Organizer of Richard Spencer's speaking tour suing MSU
Editor's note: MSU's Young Americans for Freedom chapter was not chartered and used the name without authorization, according to national chairman Grant Strobl. The organizations have fundamentally different beliefs, Strobl said in an email.
The organizer of white supremacist Richard Spencer's collegiate speaking tour is suing MSU for denying his request to rent a room on campus for Richard Spencer of the National Policy Institute, or NPI, to speak about so-called alt-right philosophy at MSU.
The plaintiff and organizer of the collegiate speaking tour, Cameron Padgett, is seeking a court order that requires MSU to permit him to rent a room on campus and damages in excess of $75,000 according to a press release from Bristow Law, PLLC.
Padgett's complaint, filed Sept. 3, alleges MSU's denial of the request violates both the First and the Fourteenth amendments.
According to the complaint, Padgett does not consider himself a part of the "alt-right" — a white nationalist movement — but he is a supporter of Spencer and is the organizer of Spencer's collegiate speaking tour.
Evan McClaren, NPI's executive director, said the organization expects the ultimate result of the lawsuit will require MSU to honor Padgett's original request to rent a room for Spencer to speak on campus.
"The law in this area is not complicated, and universities like MSU that are seeking to bar Richard Spencer from speaking on their campuses are in the wrong," McClaren said in an email. "They are pursuing their courses of action for transparently ideological reasons, even though they seek to excuse themselves through a pretend public-safety logic that amounts to a heckler's veto. They want to train their students to believe, reflexively rather than reflectively, that any non-multicultural viewpoint or principled stand for white interests equates to hate, violence, and terrorism."
Padgett, a 23-year-old senior at Georgia State University, filed a request with MSU to rent a room for Spencer in July, according to the press release. MSU denied that request in August, citing concerns about public safety following violence in Charlottesville, Virginia.
"This decision was made due to significant concerns about public safety in the wake of the tragic violence in Charlottesville last weekend," MSU President Lou Anna K. Simon said in a statement on Aug. 17. "While we remain firm in our commitment to freedom of expression, our first obligation is to the safety and security of our students and our community."
The lawsuit was filed by attorney Kyle Bristow of Bristow Law, PLLC on behalf of Padgett. According to his website, Bristow is an award-winning attorney who primarily practices in criminal and juvenile defense, family law, civil litigation, criminal record expungement and appeals.
An MSU alumnus, Bristow was president of Young Americans for Freedom, or YAF, during his time at MSU. Under Bristow’s leadership, MSU YAF was the first college organization placed on the Southern Poverty Law Center’s list of hate groups, according to a State News article from 2008.

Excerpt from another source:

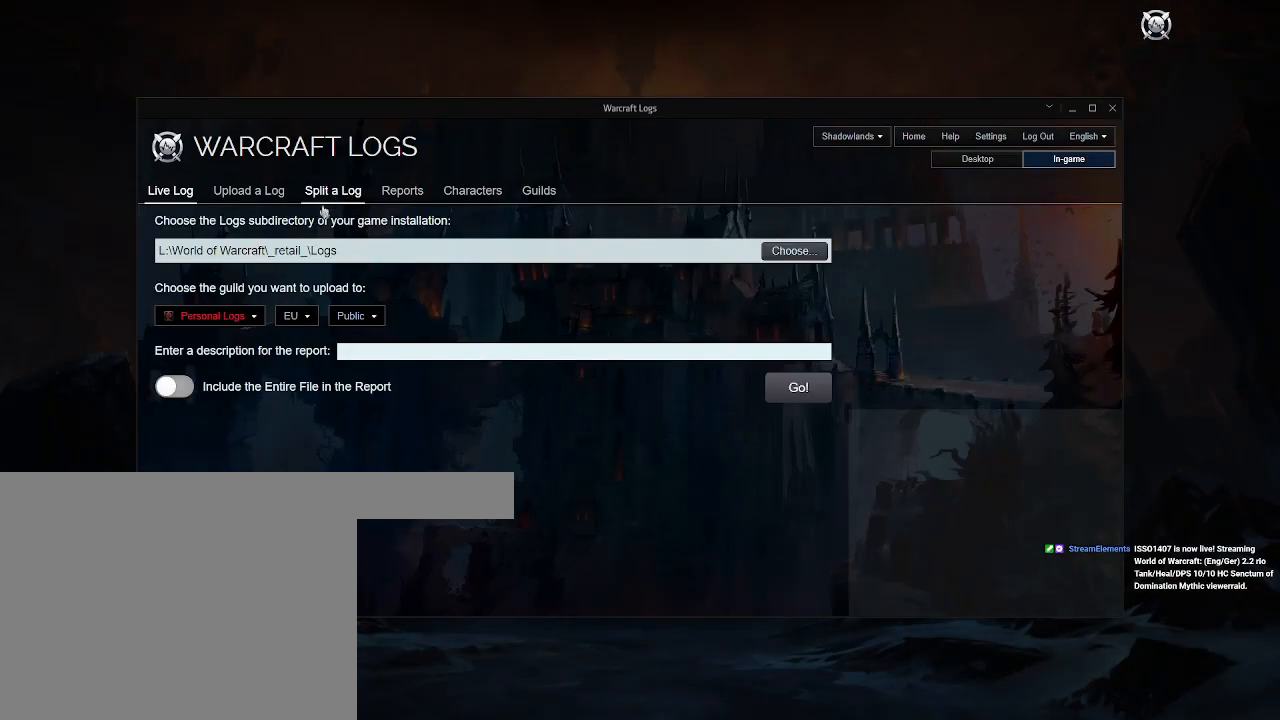
{"keys": [], "mouse": [], "events": []}
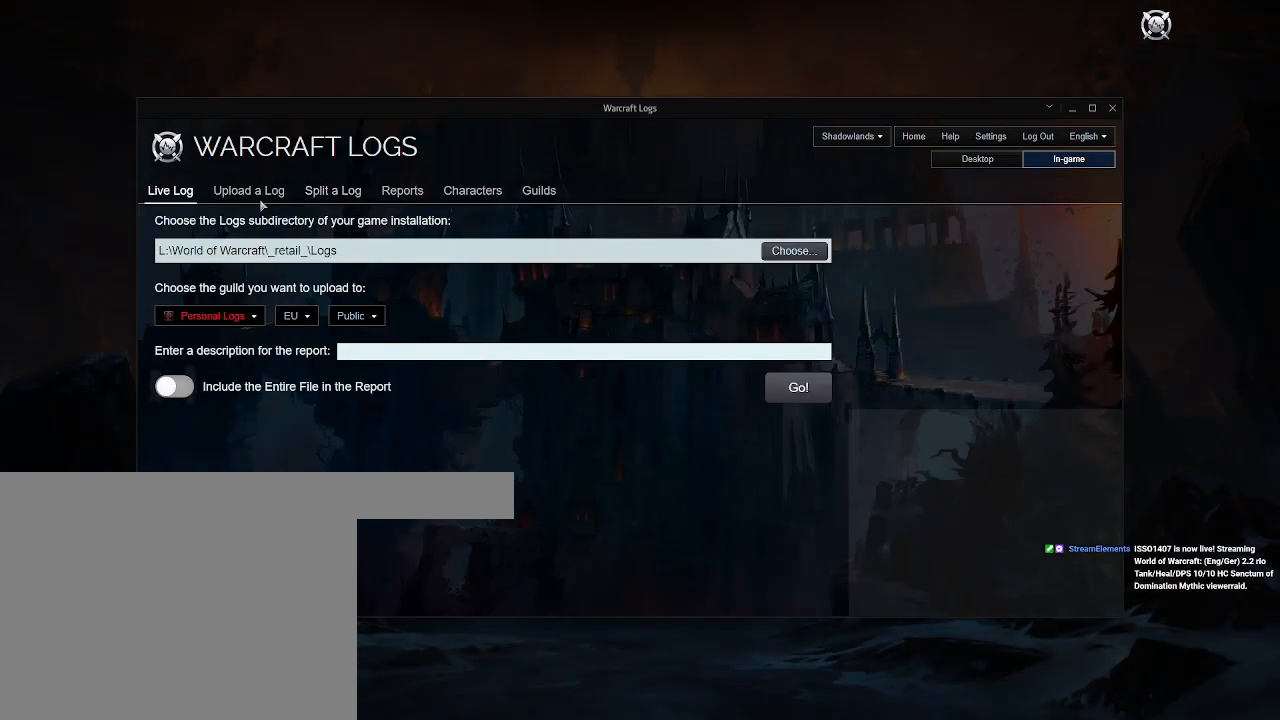
{"keys": [], "mouse": [], "events": []}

Bristow — in conjunction with another attorney — also filed a lawsuit on behalf of Padgett in April. The lawsuit, Padgett v. Auburn University, is almost identical to the lawsuit filed against MSU.
The Alabama-based university denied a request to host Spencer, but a federal court judge ordered them to let Padgett rent a room for Spencer to speak on campus. Auburn University settled out of court for $29,000, according to the press release.
"We expect the same ultimate result here as in the Auburn case," McClaren said.
An MSU spokesperson could not be reached for comment at the time of publication. The Lansing State Journal reports MSU spokesperson Kent Cassella said the university is aware of the lawsuit and the decision to deny NPI's request was made following consultation with law enforcement officials.